Beberapa keuntungan menggunakan katalis asam sebagai
pengganti katalis basa yaitu: jika minyak nabati mengandung FFA
lebih dari 2%, katalis basa akan rusak (tidak stabil), sedangkan katalis asam
akan tetap efektif. Penggunaan katalis homogen baik basa maupun asam menyebabkan
proses pemisahan dari produk lebih sukar. Selain itu, penggunaan katalis ini
hanya sekali saja tidak bisa berulang-ulang sehingga dapat menyebabkan
pencemaran lingkungan (Zullaikah dkk., 2006).

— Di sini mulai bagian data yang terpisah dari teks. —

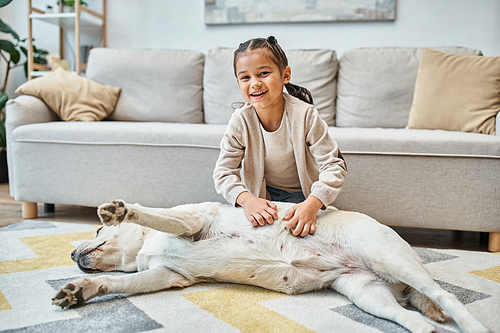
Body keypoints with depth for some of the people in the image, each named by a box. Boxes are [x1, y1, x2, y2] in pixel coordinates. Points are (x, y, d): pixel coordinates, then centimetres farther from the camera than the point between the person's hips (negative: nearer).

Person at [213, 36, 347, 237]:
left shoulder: (305, 115, -21)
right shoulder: (240, 121, -16)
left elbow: (334, 166, -21)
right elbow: (223, 173, -13)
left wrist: (312, 204, -37)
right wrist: (246, 199, -34)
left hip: (299, 194, -1)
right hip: (261, 196, 1)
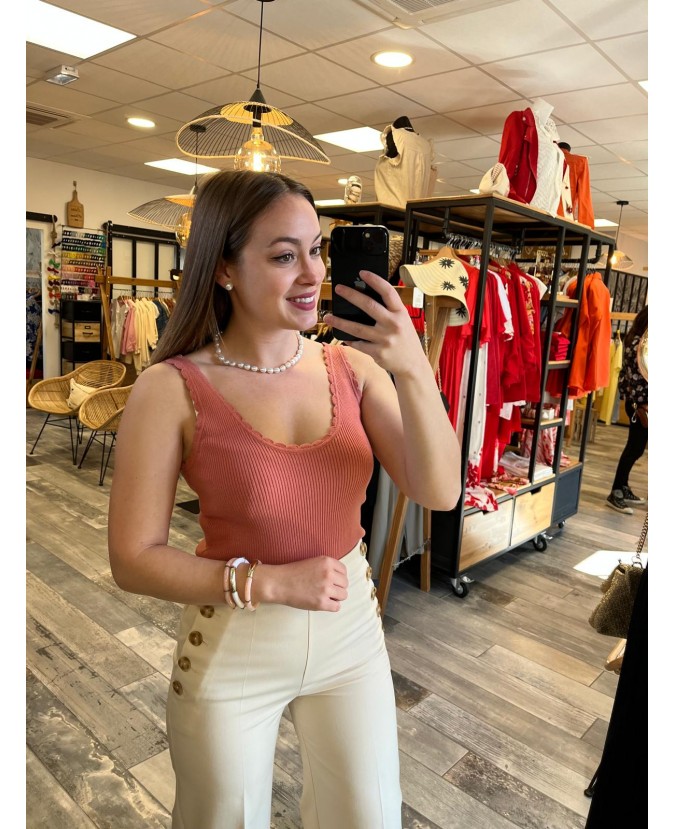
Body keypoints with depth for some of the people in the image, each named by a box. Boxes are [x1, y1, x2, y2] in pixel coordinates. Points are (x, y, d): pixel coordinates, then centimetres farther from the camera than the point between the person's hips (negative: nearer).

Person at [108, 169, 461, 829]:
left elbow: (440, 494, -16)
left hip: (352, 631, 3)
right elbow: (133, 559, -14)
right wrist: (269, 583, -21)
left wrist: (413, 370, -29)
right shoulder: (172, 388, -18)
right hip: (231, 649, -2)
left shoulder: (352, 366, -10)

Penggunaan katalis heterogen dapat mengatasi beberapa
permasalahan yang dimiliki oleh katalis homogen. Akan tetapi, katalis heterogen
juga memiliki kekurangan yaitu konversinya yang rendah tidak seperti katalis
homogen yang dapat menghasilkan konversi yang lebih tinggi. Beberapa contoh
katalis heterogen yang telah dikembangkan saat ini diantaranya adalah zeolit, SnCl2 CaO, SnCl2, ZrO2, Al2O3,
dan lain-lain. Keuntungan yang dimiliki oleh katalis heterogen
diantaranya adalah tidak bersifat korosif yang dapat merusak alat, ramah
lingkungan karena dapat digunakan kembali.
Timah (II) klorida
juga dikenal sebagai
stannous klorida merupakan kristal putih
solid dengan rumus
SnCl2. Timah (II)
klorida diklasifikasikan
sebagai katalis asam
Lewis yang merupakan
spesies yang dapat
membentuk ikatan kovalen dengan menerima pasangan elektron bebas dari
spesies lain yang kaya elektron (Ferreira dkk. 2012). Timah (II) klorida juga
memiliki karakteristik yang unggul dalam produksi biodiesel karena berupa
kristal stabil, mudah ditangani,
dan tidak korosif.
Timah (II) klorida juga
mudah dipisahkan dan digunakan
kembali untuk reaksi
esterifikasi setelah digunakan
dalam fase homogen karena
aktivitas katalis hampir tidak berubah bahkan setelah tiga kali recovery (Da Silva dkk. 2011).